Blossoming Bumps to Babies Ltd

For all your pregnancy needs

Who I am

I started my family young and had three lovely children within 5 years of each other. Working outside of nursing, my first experience of midwifery care was that given to me with my son. His labour was long and difficult, being a 9lb 6oz baby and in a tricky position (back to back). The attitude of the midwife made me feel  unsupported, vulnerable and totally freaked out by the labour, environment and midwife! Therefore I relied on the use of pethidine and an epidural.


Eighteen months later, I found myself in the labour room again. Although this time I was terrified as I was haunted by the memory from my labour and birth of my son. In contrast, I had a lovely, supportive and caring midwife who made me feel in control of my labour. She instantly relaxed me and I progressed quickly, requiring only gas and air. I believe that I progressed quickly and coped better with the birth of my daughter because of the positive atmosphere in my labour room.


I remember both labours well but for completely different reasons! Comparing the two births, it is clear that my experiences were heavily influenced by the attitudes of the midwives. Their attitude and ethos directly affects the atmosphere in the room, mental state of the woman and her memory of the event. My second daughter came along 4 years later and, again with a positive and effective midwife, I progressed rapidly and  had another positive experience. Throughout my training, I have since learnt that safe, positive environments and a feeling of empowerment of the labouring woman increases the production of Oxytocin-the 'love' hormone that helps labours to progress. I believe strongly in the importance of a safe labouring environment and know from my own experience how detrimental it can be if this environment is not in place. This has been demonstrated time and time again throughout my career.


Despite my initial negative experience of midwifery care, it had had a profound impact on my life as I developed a strong yearning to change women's experiences and be a midwife myself. When my youngest was 5, I started my journey to become a midwife. In 1999 I started my nurse training and progressed on to midwifery training, a route that took four and a half years to complete. I trained in NHS hospitals, alongside many different types of midwives  - some good and unfortunately some not so good! I have worked in a range of NHS hospitals - big and small, in a variety of different positions, encompassing both the hospital and community setting. Throughout my career, I have been able to witness a wide range of practices which has continued the development of my ethos of providing my women with safe, positive and empowering support. However, I often felt restrained by the time and financial constraints of the NHS. I sometimes felt a woman had another question to ask in clinic or the couple wanted me to spend 'a little longer' with them. Unfortunately this was always a fine balancing act as I often had other women to attend to. 


Whilst working as a midwife, I have developed an appreciation for 'normal' births. It is important that women know their options and have the choice as to how their labour will progress. I believe interventions should only be used when completely necessary and births should stay as natural as possible, whilst ensuring the safety and comfort of both mum and baby. I have worked hard to ensure that women who have had interventions with previous labours are aware that they can have further births without these as long as all is well with both mum and baby. 

When my first grand daughter was born, I was working as an Intrapartum Matron  (manager of a busy labour ward) in a London hospital and completing a masters degree.
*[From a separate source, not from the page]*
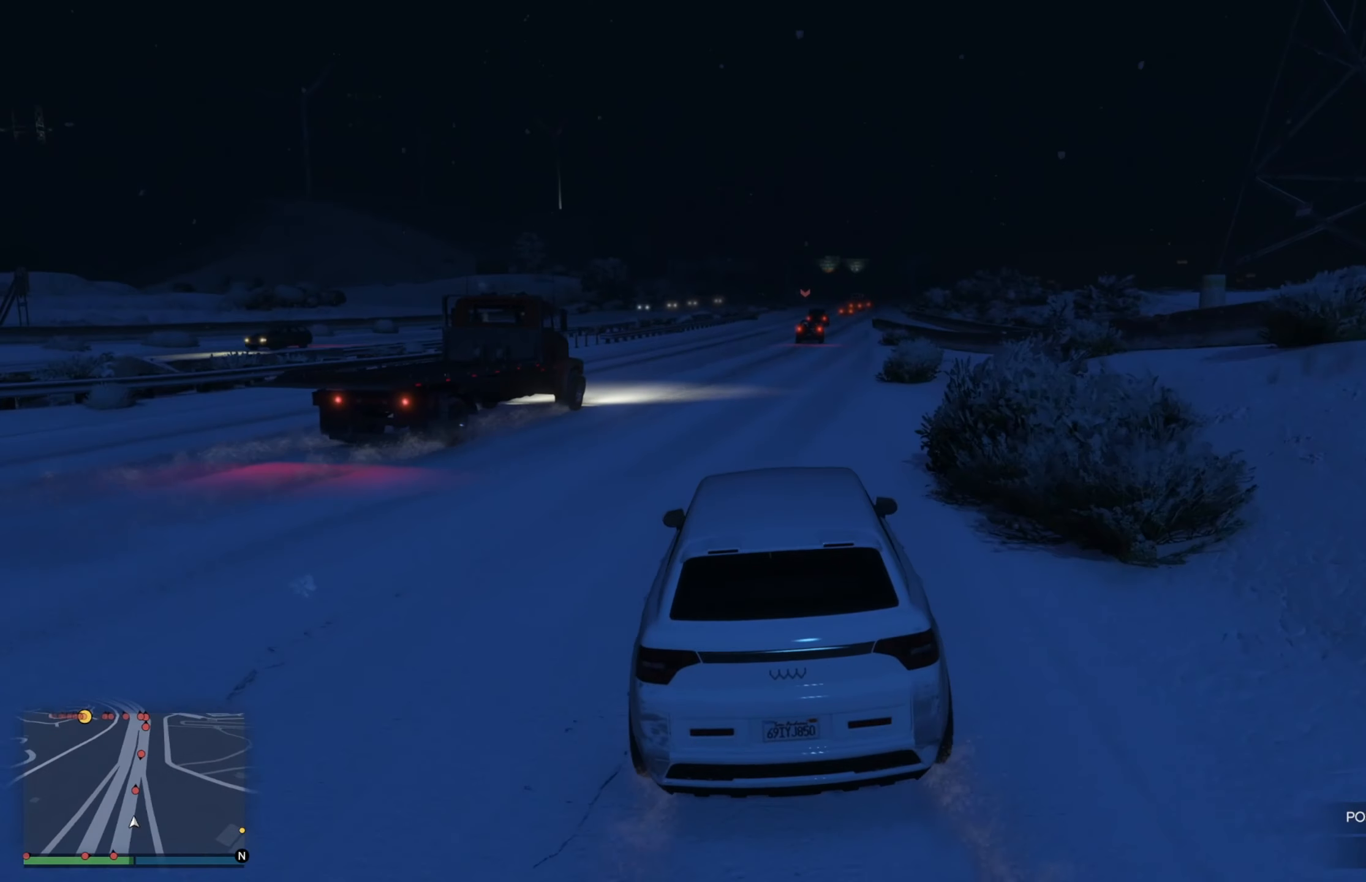
{"buttons": ["R2"], "left_stick": "center", "right_stick": "center", "events": [[266, "left_stick", "right"], [400, "left_stick", "center"]]}
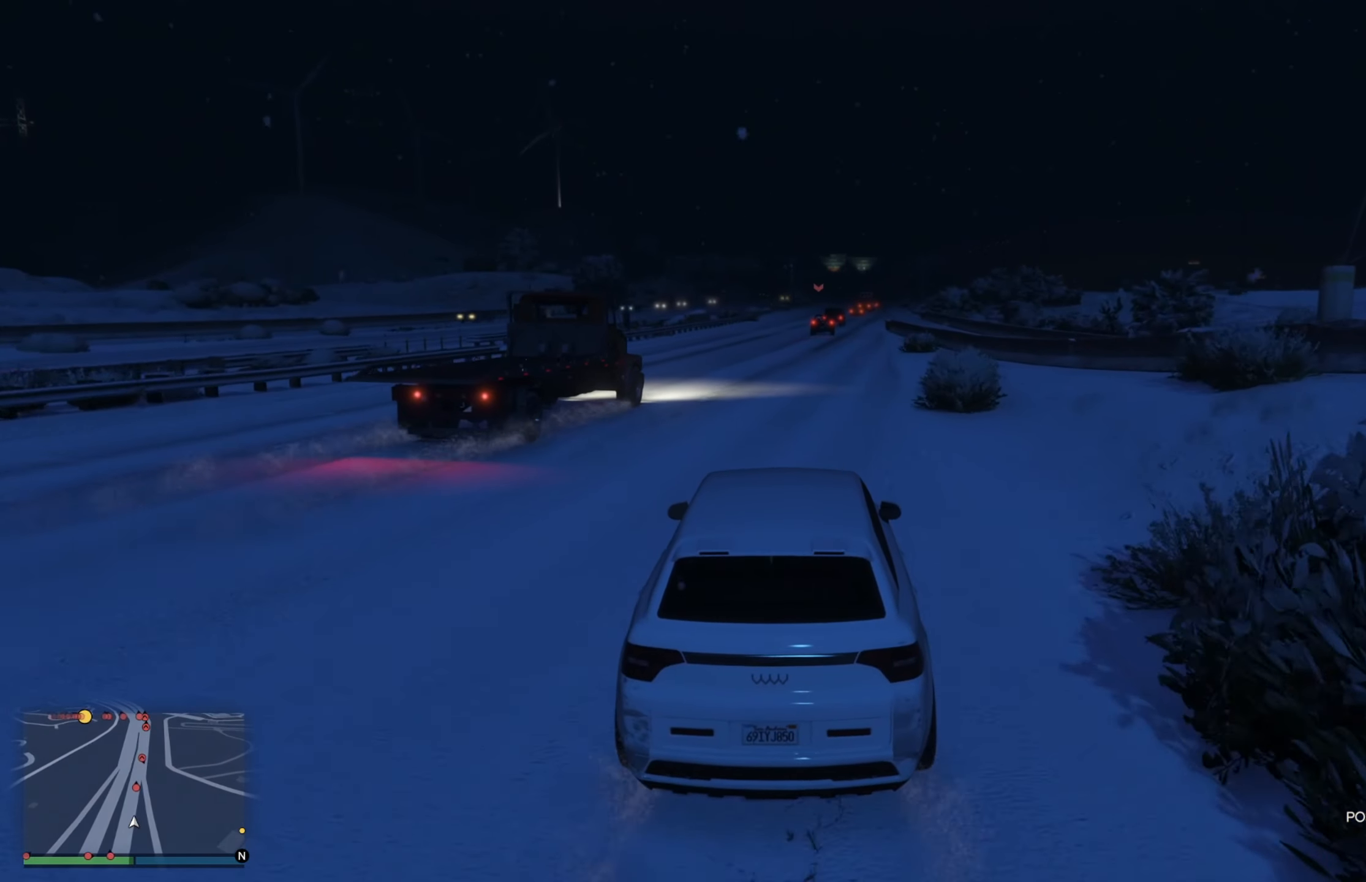
{"buttons": ["R2"], "left_stick": "right", "right_stick": "center", "events": [[500, "left_stick", "right"]]}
I was privileged enough to be there to support my daughter during her labour, her birth was an incredible experience and my granddaughter was born safely in a perfect, calm and stress-free environment. 

The arrival of my grand daughter has led to a complete overhaul of my career as there were so many questions buzzing around my head. Why am I sat behind a desk when my true passion is being with women at the most precious time of their lives? Why haven't all pregnant women got easy access to this empowering but nurturing type of care? How is it fair that the NHS inadvertently limits the quality of care provided to women, because it is struggling with the increasing demands on an already overstretched service? Consequently I returned to work with my notice in hand and Blossoming Bumps to Babies was born. My vision is incredibly simple really - to provide the same care I did for my daughter, to other women across the East of England because, let's face it, bringing life into the world isn't an easy task and every woman doing it deserves the best care and support during the process!